WORK TO COMPLETE: Below are entries with pictures in them. Output exactly the lines starting at the line with "26: (136, 74)" and ending at the line with "77: (146, 98)", both included, but not the pictures.

----- DATA RECORDS

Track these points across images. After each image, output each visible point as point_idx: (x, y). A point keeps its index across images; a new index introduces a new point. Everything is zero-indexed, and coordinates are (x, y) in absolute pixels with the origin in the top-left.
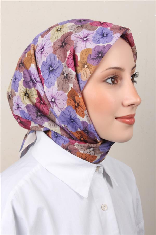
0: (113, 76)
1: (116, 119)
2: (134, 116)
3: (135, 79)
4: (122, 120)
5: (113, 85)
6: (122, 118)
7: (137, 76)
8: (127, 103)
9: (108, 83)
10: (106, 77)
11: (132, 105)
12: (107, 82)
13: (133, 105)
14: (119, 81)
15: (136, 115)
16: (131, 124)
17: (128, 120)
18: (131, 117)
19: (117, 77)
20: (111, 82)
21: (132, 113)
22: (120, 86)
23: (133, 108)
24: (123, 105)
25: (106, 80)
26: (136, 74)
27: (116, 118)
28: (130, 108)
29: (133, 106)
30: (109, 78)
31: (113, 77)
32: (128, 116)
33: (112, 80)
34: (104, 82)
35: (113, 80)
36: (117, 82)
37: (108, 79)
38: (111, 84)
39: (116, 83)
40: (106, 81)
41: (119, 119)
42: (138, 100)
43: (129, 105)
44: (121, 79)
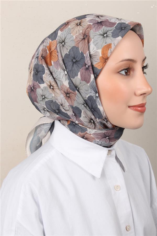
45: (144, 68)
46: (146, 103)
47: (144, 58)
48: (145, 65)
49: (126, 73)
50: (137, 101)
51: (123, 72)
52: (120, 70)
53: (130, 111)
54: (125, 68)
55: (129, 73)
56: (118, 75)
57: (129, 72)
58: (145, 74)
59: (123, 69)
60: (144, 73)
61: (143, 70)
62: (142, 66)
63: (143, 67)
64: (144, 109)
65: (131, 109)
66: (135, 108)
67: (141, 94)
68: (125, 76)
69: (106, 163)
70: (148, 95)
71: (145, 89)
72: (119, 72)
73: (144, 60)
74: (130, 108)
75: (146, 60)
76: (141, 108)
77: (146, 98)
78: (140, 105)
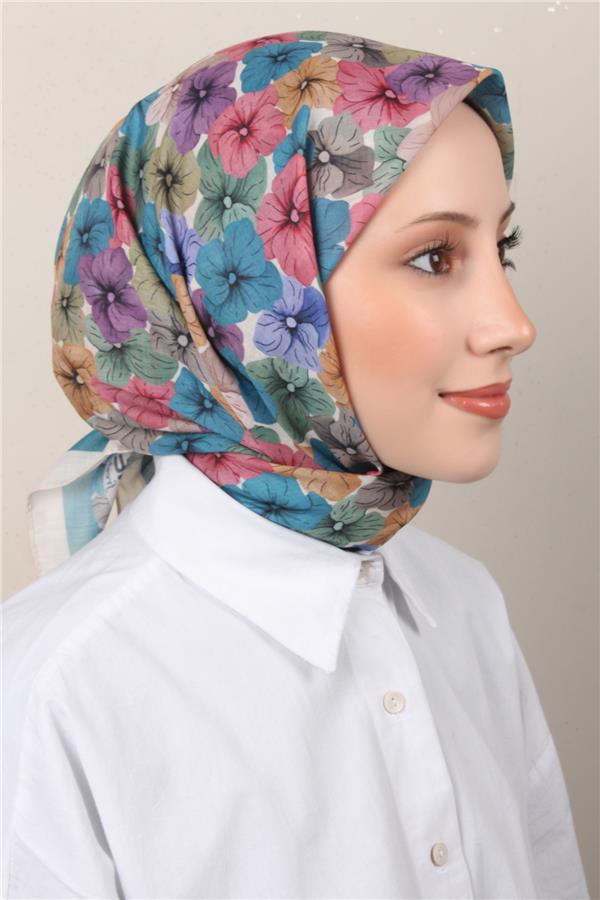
0: (437, 246)
1: (440, 399)
2: (508, 388)
3: (509, 254)
4: (465, 402)
5: (438, 277)
6: (464, 397)
8: (485, 341)
9: (420, 269)
10: (410, 249)
11: (502, 350)
12: (416, 268)
13: (507, 348)
14: (457, 264)
16: (495, 416)
17: (484, 404)
18: (497, 392)
19: (450, 250)
20: (429, 268)
21: (502, 378)
23: (504, 360)
24: (469, 349)
25: (413, 259)
27: (442, 395)
28: (493, 359)
29: (507, 352)
30: (424, 253)
31: (439, 248)
32: (487, 390)
33: (431, 260)
34: (406, 268)
35: (436, 258)
36: (448, 266)
37: (419, 256)
38: (430, 273)
39: (448, 271)
40: (412, 263)
41: (452, 399)
42: (526, 332)
43: (492, 352)
44: (464, 254)
45: (505, 243)
46: (510, 381)
47: (506, 207)
49: (436, 266)
50: (476, 374)
51: (424, 262)
52: (411, 254)
53: (446, 411)
54: (431, 246)
55: (445, 267)
56: (404, 275)
57: (449, 262)
58: (508, 269)
59: (421, 248)
60: (505, 264)
61: (501, 254)
62: (498, 237)
63: (501, 238)
64: (502, 404)
65: (451, 404)
66: (468, 399)
67: (492, 348)
68: (433, 277)
69: (353, 615)
70: (517, 354)
71: (505, 331)
72: (409, 261)
73: (506, 216)
74: (447, 399)
75: (513, 215)
76: (491, 403)
78: (485, 388)
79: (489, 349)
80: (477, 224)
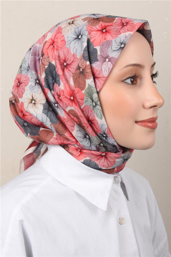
0: (133, 76)
1: (135, 123)
2: (157, 120)
3: (155, 79)
4: (144, 124)
5: (133, 85)
6: (143, 122)
7: (156, 76)
8: (148, 104)
11: (154, 107)
12: (126, 83)
14: (138, 81)
15: (158, 118)
16: (153, 128)
17: (150, 125)
18: (153, 121)
19: (137, 77)
21: (155, 116)
22: (140, 86)
23: (155, 110)
24: (144, 107)
25: (125, 80)
26: (156, 73)
27: (136, 122)
28: (151, 110)
29: (156, 107)
30: (129, 78)
32: (150, 120)
33: (131, 80)
36: (136, 82)
37: (127, 79)
38: (130, 84)
39: (136, 84)
40: (125, 81)
41: (139, 123)
42: (161, 101)
43: (151, 107)
44: (141, 78)
45: (153, 76)
46: (157, 117)
47: (153, 63)
48: (154, 73)
49: (132, 82)
50: (146, 115)
51: (129, 81)
52: (125, 78)
53: (138, 127)
54: (131, 76)
56: (123, 84)
57: (136, 81)
58: (154, 84)
59: (128, 76)
60: (154, 82)
61: (152, 79)
62: (151, 74)
64: (155, 124)
65: (139, 125)
66: (144, 123)
68: (131, 85)
70: (159, 108)
71: (155, 101)
73: (153, 66)
74: (138, 123)
75: (155, 66)
76: (152, 124)
77: (157, 111)
78: (149, 119)
79: (150, 107)
80: (144, 68)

----------

FINISHED EXERCISE:
26: (136, 74)
27: (116, 118)
28: (130, 108)
29: (133, 106)
30: (109, 78)
31: (113, 77)
32: (128, 116)
33: (112, 80)
34: (104, 82)
35: (113, 80)
36: (117, 82)
37: (108, 79)
38: (111, 84)
39: (116, 83)
40: (106, 81)
41: (119, 119)
42: (138, 100)
43: (129, 105)
44: (121, 79)
45: (144, 68)
46: (146, 103)
47: (144, 58)
48: (145, 65)
49: (126, 73)
50: (137, 101)
51: (123, 72)
52: (120, 70)
53: (130, 111)
54: (125, 68)
55: (129, 73)
56: (118, 75)
57: (129, 72)
58: (145, 74)
59: (123, 69)
60: (144, 73)
61: (143, 70)
62: (142, 66)
63: (143, 67)
64: (144, 109)
65: (131, 109)
66: (135, 108)
67: (141, 94)
68: (125, 76)
69: (106, 163)
70: (148, 95)
71: (145, 89)
72: (119, 72)
73: (144, 60)
74: (130, 108)
75: (146, 60)
76: (141, 108)
77: (146, 98)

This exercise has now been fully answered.